Brief Biographical Sketch


Dickey, James (1923- 97), U.S. writer. One of the United States most distinguished poets and winner of the National Book Award for poetry, James Dickey was also a lecturer, teacher, critic, essayist, and novelist. He was perhaps best known as the author of the novel `Deliverance' (1970).

James Lafayette Dickey was born in Atlanta, Ga., on Feb. 2, 1923. In his youth he was involved in sports and was a freshman starter on the Clemson College varsity football team. In 1942, after one year in college, he enlisted in the Army Air Corps and served as a fighter-bomber pilot. He flew more than 100 missions in the Pacific for the 418th Night Fighter Squadron, and between missions he studied literature in base libraries. After World War II Dickey attended Vanderbilt University in Nashville, Tenn. The English major was also a track star and won the state championship in the 120-yard high hurdles. He graduated in 1949 and earned his master's degree, also from Vanderbilt, in 1950.

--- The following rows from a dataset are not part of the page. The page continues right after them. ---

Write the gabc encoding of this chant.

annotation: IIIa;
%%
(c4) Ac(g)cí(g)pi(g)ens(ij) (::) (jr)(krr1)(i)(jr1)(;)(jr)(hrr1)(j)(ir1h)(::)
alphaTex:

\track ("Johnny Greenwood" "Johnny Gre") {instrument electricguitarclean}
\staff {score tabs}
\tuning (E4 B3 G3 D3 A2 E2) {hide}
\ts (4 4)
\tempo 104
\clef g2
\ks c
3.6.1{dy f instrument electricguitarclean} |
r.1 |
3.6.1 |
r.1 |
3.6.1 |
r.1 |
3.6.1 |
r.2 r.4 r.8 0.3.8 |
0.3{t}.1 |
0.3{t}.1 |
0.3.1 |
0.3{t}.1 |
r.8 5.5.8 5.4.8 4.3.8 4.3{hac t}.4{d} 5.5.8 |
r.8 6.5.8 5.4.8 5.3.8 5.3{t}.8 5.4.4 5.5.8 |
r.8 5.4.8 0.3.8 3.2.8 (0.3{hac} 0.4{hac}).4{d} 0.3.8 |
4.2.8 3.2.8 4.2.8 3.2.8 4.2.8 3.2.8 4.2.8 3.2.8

Before being called back to duty in the Korean War, Dickey taught English at Rice Institute. During the war he sold his first poem, `Shark in the Window'.

Unable to support his family on a teacher's salary at the University of Florida, he went to work for an advertising agency in New York City. His first collection of poetry, `Into the Stone and Other Poems', was published in 1960. Despite a successful career in advertising, in 1961 Dickey decided to devote himself to his poetry. During his years as poet in residence at Reed College in Portland, Ore., San Fernando Valley State College in Los Angeles, and the University of Wisconsin, he published the poetry collections `Drowning with Others' (1962), `Helmets' (1964), and `Two Poems in the Air' (1964), and a collection of essays.

From 1966 to 1968 Dickey served as consultant in poetry to the Library of Congress. He was awarded the National Book Award for poetry in 1966 for `Buckdancer's Choice'.

Dickey settled in Columbia, S.C., in 1968, where he was poet in residence and a professor of English at the University of South Carolina. In 1970 the novel `Deliverance', which took Dickey seven years to write, was published to high praise. He also wrote the screenplay for the popular 1972 motion picture based on the novel and appeared in the movie. He died on Jan. 19, 1997, in Columbia.

His poetry often featured pilots, football players, and backwoodsmen, and themes included nature, metaphysics, history, and religion. His works were admired for their clarity, passion, and strength. He published more than 20 books, including the collections of poetry `Poems 1947-1967 ' (1967), `The Zodiac' (1976), and `The Whole Motion' (1992); and the collections of essays `Babel to Byzantium: Poets & Poetry Now' (1968), `Self-Interviews' (1970), and `Jericho: The South Beheld' (1974).